I subscribe to several online magazines in my industry. Reading them keeps me informed about what's important to my audience. Since most email newsletters have a web-based counterpart, I can go there as well. Often the online version will allow comments.
And you already know what I think about reader comments, right?
I actually write for one of these publications. They've been a client for almost a year and a half. I write two articles a month about electrical products and procedures.
Now, I could leave it at that. But, I don't. I'm subscribed to the newsletter, and it arrives in my inbox twice monthly. I don't get it to have samples or see my name in print. (Although, seeing my byline in every issue is kind of cool.)
But more importantly, I get it so I can read what the other authors are writing about. They normally have other topics, some more along the sales-type copy. Reading them keeps me informed on my audience from a different perspective.

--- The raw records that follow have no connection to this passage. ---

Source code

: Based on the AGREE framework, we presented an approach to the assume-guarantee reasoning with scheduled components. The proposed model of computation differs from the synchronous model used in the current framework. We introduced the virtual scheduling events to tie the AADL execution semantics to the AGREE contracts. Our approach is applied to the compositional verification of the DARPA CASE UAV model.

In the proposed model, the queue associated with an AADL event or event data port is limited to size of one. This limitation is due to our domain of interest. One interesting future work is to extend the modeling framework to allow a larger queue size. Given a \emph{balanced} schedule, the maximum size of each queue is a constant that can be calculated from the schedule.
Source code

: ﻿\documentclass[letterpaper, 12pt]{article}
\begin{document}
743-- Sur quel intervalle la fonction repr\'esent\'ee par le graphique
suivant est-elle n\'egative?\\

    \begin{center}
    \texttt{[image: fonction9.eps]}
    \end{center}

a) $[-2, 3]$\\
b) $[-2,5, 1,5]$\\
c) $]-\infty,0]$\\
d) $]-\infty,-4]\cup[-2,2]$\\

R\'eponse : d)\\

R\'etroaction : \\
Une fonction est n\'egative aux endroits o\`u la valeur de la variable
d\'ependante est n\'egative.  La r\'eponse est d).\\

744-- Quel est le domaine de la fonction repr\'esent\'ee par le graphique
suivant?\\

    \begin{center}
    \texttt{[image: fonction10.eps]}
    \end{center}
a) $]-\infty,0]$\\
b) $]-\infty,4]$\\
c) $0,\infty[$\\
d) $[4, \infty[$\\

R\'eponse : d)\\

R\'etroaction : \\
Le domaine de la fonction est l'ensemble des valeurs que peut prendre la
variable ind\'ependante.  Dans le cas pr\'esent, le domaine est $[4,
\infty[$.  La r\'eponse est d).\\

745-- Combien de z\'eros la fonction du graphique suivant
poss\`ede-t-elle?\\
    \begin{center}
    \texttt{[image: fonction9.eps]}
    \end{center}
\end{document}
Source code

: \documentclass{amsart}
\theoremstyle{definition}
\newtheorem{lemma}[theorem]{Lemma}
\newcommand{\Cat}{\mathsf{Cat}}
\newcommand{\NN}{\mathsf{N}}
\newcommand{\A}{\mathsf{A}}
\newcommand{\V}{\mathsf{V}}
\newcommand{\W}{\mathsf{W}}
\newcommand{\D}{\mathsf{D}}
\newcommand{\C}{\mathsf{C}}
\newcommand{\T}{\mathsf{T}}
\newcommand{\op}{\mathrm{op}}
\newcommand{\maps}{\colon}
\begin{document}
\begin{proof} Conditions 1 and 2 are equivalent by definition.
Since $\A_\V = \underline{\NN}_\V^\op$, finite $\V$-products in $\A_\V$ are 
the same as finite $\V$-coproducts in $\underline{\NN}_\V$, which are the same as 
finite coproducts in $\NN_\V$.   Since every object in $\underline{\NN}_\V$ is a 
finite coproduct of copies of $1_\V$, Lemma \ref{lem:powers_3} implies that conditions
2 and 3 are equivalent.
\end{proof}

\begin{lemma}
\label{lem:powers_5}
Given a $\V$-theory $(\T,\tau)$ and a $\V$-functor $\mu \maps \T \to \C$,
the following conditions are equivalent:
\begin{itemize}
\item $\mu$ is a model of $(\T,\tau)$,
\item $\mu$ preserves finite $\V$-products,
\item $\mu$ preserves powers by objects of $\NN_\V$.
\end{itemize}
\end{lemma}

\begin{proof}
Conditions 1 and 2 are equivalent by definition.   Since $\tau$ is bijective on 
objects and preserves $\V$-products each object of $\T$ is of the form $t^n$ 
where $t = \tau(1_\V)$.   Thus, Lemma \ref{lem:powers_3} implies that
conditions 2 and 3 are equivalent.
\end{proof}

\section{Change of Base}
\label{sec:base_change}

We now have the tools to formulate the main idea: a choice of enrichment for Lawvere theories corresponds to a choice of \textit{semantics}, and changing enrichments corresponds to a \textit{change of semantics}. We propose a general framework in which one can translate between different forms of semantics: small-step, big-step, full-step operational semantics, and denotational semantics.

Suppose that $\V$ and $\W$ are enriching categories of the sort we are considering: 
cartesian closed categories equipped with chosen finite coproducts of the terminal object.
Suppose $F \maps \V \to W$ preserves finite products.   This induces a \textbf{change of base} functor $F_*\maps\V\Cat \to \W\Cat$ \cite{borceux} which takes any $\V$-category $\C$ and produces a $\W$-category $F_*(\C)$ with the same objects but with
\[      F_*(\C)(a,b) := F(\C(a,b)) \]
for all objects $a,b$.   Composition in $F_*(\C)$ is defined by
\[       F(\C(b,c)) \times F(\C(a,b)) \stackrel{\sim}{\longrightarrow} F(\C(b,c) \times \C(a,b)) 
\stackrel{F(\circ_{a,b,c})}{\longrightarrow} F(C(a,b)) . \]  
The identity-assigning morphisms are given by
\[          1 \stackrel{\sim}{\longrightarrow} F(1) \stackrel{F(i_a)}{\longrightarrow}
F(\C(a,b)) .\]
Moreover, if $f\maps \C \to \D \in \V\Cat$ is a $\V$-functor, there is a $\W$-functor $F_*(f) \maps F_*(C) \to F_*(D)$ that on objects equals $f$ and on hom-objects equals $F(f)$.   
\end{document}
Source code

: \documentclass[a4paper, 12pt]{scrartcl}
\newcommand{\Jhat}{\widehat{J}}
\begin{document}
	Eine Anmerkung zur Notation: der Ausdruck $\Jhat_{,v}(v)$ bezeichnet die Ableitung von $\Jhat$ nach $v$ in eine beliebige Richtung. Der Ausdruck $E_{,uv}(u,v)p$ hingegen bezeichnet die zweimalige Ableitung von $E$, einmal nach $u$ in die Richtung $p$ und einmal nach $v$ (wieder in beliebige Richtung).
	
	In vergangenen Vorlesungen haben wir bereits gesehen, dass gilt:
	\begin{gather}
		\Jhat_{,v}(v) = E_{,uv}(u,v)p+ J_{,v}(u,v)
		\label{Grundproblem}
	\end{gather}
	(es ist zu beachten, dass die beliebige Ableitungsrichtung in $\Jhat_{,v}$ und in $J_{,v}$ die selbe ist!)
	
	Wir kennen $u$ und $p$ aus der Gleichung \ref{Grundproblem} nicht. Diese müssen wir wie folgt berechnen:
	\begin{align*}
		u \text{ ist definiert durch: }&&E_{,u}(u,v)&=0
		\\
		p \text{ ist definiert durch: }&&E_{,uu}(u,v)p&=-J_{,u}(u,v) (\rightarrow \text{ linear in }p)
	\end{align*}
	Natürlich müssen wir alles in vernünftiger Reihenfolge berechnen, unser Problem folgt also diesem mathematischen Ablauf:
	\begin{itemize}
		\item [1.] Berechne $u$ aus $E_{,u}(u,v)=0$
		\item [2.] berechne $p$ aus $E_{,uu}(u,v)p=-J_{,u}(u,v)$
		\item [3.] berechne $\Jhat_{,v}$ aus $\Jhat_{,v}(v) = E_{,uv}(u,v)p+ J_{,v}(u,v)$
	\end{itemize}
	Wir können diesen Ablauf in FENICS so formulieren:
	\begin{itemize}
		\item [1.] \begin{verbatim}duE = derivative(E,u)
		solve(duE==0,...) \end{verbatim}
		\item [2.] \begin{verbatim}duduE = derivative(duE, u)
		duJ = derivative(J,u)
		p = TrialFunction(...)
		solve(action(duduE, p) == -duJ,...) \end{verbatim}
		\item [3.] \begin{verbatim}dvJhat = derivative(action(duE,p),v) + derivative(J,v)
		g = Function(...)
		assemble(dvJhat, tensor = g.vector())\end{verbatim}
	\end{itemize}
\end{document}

Don't forget … many of these options can be accessed from your local library as well. If you don't want to spend money on subscriptions, current and past issues of print magazines are often available.
Don't see what you need? Ask them.
Finally, put the largest researcher in the world to work for you.
Tip #4 – Set up Google Alerts
Let Google help you research your audience. Of course, you can always click the News tab. But, it's good to set up alerts as well.
Just go to https://www.google.com/alerts to access this option. There are some already there that you can subscribe to for information. However, you can set up a customized alert that gives you better results.
If you want to know about compliance issues or regulatory changes that affect your audience, type it in. Not only will you get results immediately, but Google will send you an email when it finds something new.
The final tip … it never ends
Don’t think for a minute that research is one and done. It's an ongoing process. So, it's good to use some method for filing and categorizing your findings.
If your research is digital (or can be transferred to digital), using some kind of virtual notebook works best.
You might use OneNote® that comes with Windows 10 and MS Office. I used it for years with good results.
However, my notes keeper of choice these days is Evernote Premium. I've got it installed on all my computers and my tablet. Because it synchronizes automatically, my information is available whatever I'm using, wherever I am. And if I'm not using my personal devices, I can log into Evernote online and get what I need.
The Web Clipper in Evernote is an amazing plugin for my browser. If I find a useful article, I can "clip" it, stripping out the ads if wanted. I can add tags that help me find article topics quickly.
The premium version also suggests related topics and articles to me.
The point is … if you're going to write useful copy and content marketing that really helps your client, be sure to study your audience, too.
After all, they're the people that buy the products and services you're writing about. And that's the only true proof of success.